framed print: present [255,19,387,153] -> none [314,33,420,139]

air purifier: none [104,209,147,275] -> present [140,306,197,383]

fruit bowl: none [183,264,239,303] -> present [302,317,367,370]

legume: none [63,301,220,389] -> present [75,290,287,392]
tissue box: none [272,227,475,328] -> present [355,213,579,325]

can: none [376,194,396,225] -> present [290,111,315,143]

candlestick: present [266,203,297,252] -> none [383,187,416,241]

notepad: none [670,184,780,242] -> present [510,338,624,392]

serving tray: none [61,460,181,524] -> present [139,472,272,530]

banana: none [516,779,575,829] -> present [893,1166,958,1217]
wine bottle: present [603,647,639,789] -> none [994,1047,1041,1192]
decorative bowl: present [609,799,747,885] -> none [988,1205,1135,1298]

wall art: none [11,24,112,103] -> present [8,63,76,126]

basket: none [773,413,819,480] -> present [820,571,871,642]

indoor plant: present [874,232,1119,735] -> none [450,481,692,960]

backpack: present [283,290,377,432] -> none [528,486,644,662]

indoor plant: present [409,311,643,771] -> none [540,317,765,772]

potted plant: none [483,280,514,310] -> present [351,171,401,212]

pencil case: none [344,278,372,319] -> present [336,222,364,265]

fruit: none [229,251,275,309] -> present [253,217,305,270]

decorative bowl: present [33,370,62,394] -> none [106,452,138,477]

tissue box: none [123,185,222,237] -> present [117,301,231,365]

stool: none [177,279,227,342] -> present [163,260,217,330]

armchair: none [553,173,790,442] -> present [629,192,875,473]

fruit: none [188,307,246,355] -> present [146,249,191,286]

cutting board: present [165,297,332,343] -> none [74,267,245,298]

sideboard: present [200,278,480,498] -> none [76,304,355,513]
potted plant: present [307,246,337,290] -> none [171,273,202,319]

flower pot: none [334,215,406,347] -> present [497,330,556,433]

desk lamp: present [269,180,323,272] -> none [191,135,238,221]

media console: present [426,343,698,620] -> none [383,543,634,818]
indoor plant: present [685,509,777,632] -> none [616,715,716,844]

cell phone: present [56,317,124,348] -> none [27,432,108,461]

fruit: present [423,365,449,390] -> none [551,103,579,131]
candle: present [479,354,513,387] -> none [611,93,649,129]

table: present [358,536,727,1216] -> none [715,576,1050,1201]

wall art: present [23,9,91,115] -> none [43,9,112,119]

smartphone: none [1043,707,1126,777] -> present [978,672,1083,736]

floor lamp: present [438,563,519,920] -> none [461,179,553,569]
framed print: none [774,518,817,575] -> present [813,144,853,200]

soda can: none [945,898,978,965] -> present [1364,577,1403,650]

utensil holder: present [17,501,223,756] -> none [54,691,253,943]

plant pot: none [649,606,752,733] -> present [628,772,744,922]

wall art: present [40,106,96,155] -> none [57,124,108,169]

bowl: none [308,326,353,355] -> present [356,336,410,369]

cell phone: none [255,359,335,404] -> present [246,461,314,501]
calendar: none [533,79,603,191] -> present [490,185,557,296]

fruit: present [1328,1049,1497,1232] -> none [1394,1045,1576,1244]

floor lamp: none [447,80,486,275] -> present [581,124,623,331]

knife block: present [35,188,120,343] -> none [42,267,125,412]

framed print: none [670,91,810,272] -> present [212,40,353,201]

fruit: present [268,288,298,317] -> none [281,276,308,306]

..............................

[Problem details] When the word "fruit" shows up in a line of the entries, report that line.

[Reply]
fruit bowl: none [183,264,239,303] -> present [302,317,367,370]
fruit: none [229,251,275,309] -> present [253,217,305,270]
fruit: none [188,307,246,355] -> present [146,249,191,286]
fruit: present [423,365,449,390] -> none [551,103,579,131]
fruit: present [1328,1049,1497,1232] -> none [1394,1045,1576,1244]
fruit: present [268,288,298,317] -> none [281,276,308,306]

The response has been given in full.